On ne peut qu’en sourire. Sourire et respect approbateurs. Rien n’est facile dans le sport de haut niveau. Femmes et hommes confondus. Hommes et femmes impliquées. La numéro neuf d’un mètre 62 est prête à écrire l’Histoire. Elevée au lait de l’OL, attendez-vous à ce qu’elle ne lâche surtout pas l’Histoire en marche.

Eugénie Le Sommer, itinéraire d’une « sériale » buteuse ! 

Cette sportive s’est battue. Battue pour que sa mère accepte qu’elle s’investisse dans le football féminin. « Au départ je n’étais pas trop soutenue. J’ai mon caractère. Je n’ai pas lâché. Je me suis battue pour pouvoir jouer et j’ai fini par le faire. » Battue pour jouer dans les équipes de garçons. « Sans arrêt se battre pour pouvoir joueur contre les garçons. Prouver qu’une fille peut jouer cela forge le caractère et cela amène des choses en plus pour être performante au niveau mental. » Elle le confirmera. Tout cela a donné du sens à un moteur et à un caractère qui n’attendaient que cela pour s’exprimer : « cela a été un moteur car j’étais persuadé que je pouvais réussir dans ce milieu ! »

On peut vouloir être dans un domaine, se battre mais sans avoir la capacité d’aller au plus haut niveau de son objectif. Eugénie Le Sommer, elle, est dans le très haut de son objectif. Elle a réussi à vivre du football professionnel -plutôt bien- quand il était inconcevable d’imaginer en vivre dans les années 2000 à 2010. Elle a gagné quatre Ligue des Champions avec l’OL, six Coupes de France, et sept championnats. Deux fois meilleure joueuse de la D1Ft, une fois meilleure buteuse, cinq ou six fois nominée dans les 10 meilleures joueuses du monde. A 28 ans, c’est pas si mal …

145 sélections en Bleues avec 64 buts. A un but de la meilleure buteuse en activité, Marie-Laure Delie. Un écart de -seulement- 17 buts avec Marinette Pichon, recordwoman des Bleues. C’est même plutôt pas mal.

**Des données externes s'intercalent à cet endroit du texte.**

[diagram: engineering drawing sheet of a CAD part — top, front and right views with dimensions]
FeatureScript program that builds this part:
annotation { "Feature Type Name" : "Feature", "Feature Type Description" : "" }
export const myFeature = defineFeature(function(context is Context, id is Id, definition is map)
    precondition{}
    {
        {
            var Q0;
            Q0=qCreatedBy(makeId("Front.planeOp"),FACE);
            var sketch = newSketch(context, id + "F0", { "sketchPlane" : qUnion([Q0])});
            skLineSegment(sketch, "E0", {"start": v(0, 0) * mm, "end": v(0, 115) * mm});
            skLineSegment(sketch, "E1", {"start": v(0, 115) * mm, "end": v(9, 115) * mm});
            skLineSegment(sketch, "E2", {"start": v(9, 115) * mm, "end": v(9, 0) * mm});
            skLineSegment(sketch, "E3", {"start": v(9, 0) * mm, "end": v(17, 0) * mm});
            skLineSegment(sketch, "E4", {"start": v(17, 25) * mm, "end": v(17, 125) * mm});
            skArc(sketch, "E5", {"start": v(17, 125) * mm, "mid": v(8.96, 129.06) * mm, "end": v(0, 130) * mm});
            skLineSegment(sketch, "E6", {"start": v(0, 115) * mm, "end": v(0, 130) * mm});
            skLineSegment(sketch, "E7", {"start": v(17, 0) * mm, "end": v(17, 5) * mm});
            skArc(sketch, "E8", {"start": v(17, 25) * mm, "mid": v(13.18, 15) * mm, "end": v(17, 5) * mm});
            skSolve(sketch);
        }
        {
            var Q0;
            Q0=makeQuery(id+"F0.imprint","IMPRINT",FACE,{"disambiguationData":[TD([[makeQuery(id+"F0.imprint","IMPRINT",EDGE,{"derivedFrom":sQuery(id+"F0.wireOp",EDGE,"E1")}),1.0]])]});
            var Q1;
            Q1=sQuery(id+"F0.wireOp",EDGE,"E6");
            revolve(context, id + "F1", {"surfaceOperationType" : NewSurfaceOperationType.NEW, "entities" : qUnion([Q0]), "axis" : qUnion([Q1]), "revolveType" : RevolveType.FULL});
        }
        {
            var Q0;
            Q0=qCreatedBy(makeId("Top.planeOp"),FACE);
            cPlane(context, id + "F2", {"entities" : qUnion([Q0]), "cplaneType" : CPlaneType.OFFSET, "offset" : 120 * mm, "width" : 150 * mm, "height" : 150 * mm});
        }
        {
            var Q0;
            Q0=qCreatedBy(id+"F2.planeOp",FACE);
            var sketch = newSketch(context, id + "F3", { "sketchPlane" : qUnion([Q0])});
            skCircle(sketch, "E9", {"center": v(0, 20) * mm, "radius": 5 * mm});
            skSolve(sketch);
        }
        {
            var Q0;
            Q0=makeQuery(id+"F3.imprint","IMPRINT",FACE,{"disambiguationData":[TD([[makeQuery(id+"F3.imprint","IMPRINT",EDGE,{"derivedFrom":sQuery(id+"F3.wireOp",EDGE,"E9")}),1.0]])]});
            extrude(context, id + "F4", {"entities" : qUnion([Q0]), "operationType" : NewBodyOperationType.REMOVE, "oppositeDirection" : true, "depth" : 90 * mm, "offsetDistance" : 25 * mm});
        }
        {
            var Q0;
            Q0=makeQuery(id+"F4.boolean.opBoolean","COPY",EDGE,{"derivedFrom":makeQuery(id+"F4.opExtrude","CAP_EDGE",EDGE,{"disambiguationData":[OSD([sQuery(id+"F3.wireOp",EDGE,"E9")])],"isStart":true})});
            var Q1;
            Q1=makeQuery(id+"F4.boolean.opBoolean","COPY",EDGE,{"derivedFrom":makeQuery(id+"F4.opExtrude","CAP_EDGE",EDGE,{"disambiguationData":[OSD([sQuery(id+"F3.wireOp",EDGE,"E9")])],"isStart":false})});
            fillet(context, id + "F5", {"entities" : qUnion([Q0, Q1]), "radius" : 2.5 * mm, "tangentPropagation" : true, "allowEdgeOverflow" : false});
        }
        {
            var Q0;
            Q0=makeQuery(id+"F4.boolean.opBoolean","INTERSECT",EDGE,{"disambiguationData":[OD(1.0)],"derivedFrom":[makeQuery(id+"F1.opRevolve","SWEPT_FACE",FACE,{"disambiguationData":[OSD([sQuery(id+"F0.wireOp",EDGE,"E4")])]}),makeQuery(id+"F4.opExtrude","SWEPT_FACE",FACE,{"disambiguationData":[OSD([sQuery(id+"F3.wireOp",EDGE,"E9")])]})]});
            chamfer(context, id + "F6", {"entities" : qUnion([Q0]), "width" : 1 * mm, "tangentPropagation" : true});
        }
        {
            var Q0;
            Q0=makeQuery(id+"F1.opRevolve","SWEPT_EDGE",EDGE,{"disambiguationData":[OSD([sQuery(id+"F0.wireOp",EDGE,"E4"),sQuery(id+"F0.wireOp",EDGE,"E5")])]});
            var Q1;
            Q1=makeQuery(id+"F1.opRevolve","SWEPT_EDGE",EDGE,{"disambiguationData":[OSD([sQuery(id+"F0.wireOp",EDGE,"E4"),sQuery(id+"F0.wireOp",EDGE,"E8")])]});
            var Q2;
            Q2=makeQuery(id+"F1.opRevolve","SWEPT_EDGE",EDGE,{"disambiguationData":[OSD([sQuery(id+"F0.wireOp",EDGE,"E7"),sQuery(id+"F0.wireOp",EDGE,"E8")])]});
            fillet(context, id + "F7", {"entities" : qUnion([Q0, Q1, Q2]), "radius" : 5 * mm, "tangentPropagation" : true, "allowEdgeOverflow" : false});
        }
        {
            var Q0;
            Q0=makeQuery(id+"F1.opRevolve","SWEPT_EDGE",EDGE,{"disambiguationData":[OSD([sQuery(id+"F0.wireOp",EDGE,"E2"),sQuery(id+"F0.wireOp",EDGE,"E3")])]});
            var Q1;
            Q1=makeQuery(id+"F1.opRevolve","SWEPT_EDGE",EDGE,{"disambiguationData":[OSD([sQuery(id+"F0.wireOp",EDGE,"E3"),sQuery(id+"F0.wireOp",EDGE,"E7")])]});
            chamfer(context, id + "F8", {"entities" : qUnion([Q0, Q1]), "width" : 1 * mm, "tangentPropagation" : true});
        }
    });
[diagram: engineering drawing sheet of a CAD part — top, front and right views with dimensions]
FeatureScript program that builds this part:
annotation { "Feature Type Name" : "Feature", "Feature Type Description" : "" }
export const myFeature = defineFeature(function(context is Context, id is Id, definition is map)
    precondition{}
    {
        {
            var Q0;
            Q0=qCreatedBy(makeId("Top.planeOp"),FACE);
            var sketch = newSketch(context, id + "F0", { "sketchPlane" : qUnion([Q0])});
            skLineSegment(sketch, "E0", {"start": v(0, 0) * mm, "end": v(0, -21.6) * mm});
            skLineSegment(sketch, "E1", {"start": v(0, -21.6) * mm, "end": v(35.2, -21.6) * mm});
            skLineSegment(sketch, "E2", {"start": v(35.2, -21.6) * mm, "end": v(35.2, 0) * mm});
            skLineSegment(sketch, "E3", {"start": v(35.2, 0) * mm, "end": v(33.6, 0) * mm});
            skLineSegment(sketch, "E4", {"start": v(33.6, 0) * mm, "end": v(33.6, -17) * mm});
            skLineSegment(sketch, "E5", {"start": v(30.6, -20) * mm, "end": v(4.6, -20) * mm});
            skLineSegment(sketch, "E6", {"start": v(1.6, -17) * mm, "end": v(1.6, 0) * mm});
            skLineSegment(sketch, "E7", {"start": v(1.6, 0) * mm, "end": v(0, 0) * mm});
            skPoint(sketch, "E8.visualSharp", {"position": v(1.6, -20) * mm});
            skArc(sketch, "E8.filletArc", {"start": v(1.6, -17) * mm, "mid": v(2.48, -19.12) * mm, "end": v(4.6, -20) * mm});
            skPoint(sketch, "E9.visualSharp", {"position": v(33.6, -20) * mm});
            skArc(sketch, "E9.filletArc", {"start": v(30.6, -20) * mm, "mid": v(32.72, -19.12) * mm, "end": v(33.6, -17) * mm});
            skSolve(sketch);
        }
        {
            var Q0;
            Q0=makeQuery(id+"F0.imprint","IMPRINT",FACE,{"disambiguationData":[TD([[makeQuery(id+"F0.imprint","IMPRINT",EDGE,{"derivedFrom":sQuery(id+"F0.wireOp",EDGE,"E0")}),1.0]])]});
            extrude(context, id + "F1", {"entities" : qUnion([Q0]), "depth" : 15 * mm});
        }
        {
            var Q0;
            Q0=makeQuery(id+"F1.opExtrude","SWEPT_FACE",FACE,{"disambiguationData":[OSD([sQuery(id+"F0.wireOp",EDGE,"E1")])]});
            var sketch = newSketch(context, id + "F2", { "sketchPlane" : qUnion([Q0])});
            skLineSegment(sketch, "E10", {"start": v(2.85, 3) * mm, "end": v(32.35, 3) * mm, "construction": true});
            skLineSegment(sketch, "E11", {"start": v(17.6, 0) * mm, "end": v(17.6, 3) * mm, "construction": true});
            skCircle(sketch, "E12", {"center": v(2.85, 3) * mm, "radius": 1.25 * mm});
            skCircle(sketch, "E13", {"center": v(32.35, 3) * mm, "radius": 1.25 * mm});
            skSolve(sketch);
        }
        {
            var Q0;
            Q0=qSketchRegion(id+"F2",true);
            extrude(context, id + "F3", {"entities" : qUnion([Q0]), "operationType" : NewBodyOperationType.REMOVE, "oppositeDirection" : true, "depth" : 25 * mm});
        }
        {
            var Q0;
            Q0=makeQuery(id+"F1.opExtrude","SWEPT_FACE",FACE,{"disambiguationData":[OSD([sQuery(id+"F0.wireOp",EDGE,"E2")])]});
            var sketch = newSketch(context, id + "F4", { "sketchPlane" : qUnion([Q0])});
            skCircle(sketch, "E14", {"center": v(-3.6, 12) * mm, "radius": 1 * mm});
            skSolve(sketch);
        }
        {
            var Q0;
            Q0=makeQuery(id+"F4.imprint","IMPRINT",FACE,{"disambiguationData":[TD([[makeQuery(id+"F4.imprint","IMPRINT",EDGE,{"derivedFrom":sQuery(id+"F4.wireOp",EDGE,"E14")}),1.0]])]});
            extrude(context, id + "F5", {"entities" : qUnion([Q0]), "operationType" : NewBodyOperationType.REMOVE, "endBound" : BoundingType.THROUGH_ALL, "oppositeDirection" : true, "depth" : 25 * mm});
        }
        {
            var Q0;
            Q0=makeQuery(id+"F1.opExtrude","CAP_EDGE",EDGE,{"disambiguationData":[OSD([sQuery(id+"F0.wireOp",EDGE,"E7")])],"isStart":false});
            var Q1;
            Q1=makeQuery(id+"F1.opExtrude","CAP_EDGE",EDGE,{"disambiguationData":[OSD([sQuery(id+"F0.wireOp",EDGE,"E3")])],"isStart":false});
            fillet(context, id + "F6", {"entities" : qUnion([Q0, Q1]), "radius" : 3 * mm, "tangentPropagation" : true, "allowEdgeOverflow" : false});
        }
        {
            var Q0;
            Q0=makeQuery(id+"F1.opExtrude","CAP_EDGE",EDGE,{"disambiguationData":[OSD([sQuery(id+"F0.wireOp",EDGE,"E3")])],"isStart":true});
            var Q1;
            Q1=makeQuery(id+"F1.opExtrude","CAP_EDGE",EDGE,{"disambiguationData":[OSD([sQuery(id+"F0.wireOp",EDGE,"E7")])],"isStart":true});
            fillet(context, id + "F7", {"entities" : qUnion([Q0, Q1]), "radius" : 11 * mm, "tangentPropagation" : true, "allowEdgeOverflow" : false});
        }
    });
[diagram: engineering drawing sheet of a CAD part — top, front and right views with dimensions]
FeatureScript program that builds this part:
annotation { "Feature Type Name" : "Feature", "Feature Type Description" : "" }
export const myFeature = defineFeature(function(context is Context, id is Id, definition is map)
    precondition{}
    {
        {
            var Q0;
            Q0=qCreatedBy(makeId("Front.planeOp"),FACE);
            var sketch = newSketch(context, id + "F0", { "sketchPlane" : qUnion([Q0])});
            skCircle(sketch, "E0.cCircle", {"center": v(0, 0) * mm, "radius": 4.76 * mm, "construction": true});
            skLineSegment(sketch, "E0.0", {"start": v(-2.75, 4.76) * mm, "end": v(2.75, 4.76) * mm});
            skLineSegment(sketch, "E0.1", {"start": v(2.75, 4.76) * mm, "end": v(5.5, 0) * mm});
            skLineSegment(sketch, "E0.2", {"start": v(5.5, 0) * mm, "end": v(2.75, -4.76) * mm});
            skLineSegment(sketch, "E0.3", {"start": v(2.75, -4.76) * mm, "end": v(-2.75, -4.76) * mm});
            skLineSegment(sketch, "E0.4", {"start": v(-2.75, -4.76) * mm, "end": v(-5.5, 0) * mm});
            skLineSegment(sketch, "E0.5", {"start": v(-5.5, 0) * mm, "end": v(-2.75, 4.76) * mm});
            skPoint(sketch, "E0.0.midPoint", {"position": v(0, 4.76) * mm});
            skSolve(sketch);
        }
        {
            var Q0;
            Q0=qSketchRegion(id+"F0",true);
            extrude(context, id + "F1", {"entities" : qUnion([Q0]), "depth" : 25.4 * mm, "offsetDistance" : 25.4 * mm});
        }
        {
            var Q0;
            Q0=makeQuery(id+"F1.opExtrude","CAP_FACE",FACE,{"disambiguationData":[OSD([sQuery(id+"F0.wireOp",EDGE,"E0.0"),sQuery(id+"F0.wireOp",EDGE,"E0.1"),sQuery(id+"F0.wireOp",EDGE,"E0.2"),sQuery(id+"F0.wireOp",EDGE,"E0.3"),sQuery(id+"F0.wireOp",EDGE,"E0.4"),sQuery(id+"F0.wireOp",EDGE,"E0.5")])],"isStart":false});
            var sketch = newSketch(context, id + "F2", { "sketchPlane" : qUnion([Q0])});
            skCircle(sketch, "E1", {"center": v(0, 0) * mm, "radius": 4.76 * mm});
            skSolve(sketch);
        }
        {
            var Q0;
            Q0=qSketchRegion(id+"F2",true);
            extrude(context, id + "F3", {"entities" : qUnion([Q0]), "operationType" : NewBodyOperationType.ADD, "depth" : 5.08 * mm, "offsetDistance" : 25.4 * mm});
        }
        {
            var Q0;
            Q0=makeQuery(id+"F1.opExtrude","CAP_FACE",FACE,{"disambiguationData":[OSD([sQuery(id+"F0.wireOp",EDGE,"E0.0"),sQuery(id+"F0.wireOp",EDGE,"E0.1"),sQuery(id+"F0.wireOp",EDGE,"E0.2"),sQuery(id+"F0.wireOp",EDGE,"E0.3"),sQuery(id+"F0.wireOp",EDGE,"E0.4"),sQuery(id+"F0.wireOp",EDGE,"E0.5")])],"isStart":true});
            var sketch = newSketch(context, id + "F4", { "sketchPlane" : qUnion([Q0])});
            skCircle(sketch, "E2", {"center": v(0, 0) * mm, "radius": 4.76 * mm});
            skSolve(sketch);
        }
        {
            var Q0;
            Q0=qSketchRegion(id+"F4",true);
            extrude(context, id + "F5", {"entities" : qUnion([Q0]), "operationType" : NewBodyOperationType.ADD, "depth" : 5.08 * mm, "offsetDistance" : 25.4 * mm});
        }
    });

A l’avoir écouté … ce sera bien quand elle les aura dépassé. Et ce sera très bien quand elle aura tout donné. Car Eugènie Le Sommer a une religion, en dehors de sa famille (Six soeurs et deux frères) et des valeurs de partage comme d’autonomie que cette vie d’enfance lui a donné : « Être la meilleure et améliorer sa performance ! ».

Lesféminines.fr D’où vous vient cette envie positive d’aller toujours de l’avant ? 

Eugènie Le Sommer. J’ai toujours envie d’aller de l’avant, de progresser. D’être la meilleure possible dans tout ce que je fais. j’ai envie de réussir et dans le foot, on peut toujours progresser. Mon objectif chaque jour, c’est de m’améliorer et être encore meilleure et plus performante. C’est ma philosophie mais c’est aussi celle du sport de haut niveau. De toujours aller plus haut quand on a atteint l’objectif et de viser encore plus haut.

Lesféminines.fr Vous l’aviez au fond de vous-même ou bien c’est l’OL qui vous l’a inculqué ?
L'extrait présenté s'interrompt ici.